■ **Work instructions**: Each line in the material below must be transcribed exactly; no picture belongs in the copy.

■ **Supplied material**:
+--

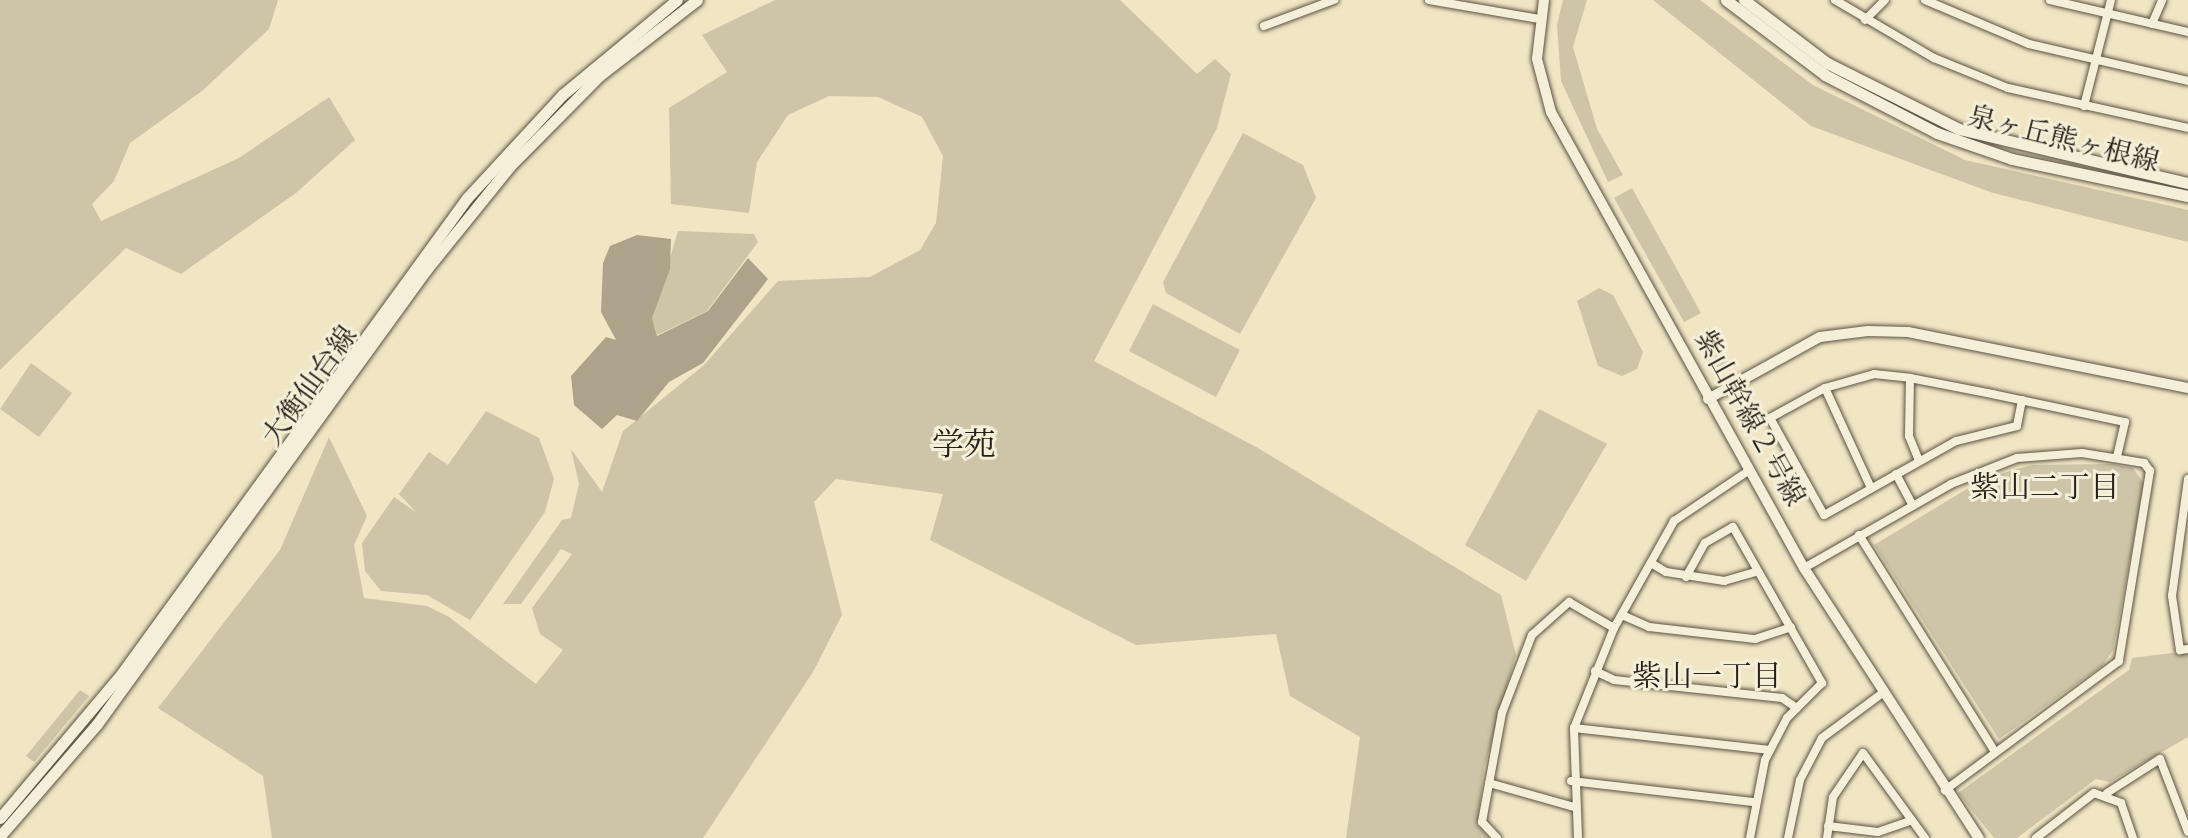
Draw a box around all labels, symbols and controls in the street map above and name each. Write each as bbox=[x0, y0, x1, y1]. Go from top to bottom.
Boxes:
street label: 泉ヶ丘熊ヶ根線 bbox=[1964, 101, 2162, 181]
street label: 大衡仙台線 bbox=[256, 320, 366, 454]
street label: 紫山幹線２号線 bbox=[1686, 325, 1810, 513]
district label: 学苑 bbox=[932, 428, 996, 466]
district label: 紫山二丁目 bbox=[1970, 471, 2120, 507]
district label: 紫山一丁目 bbox=[1632, 660, 1782, 696]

+--

■ **Response to the task**:
Draw a box around all labels, symbols and controls in the street map above and name each. Write each as bbox=[x0, y0, x1, y1]. Go from top to bottom.
Boxes:
street label: 泉ヶ丘熊ヶ根線 bbox=[1964, 101, 2162, 181]
street label: 大衡仙台線 bbox=[256, 320, 366, 454]
street label: 紫山幹線２号線 bbox=[1686, 325, 1810, 513]
district label: 学苑 bbox=[932, 428, 996, 466]
district label: 紫山二丁目 bbox=[1970, 471, 2120, 507]
district label: 紫山一丁目 bbox=[1632, 660, 1782, 696]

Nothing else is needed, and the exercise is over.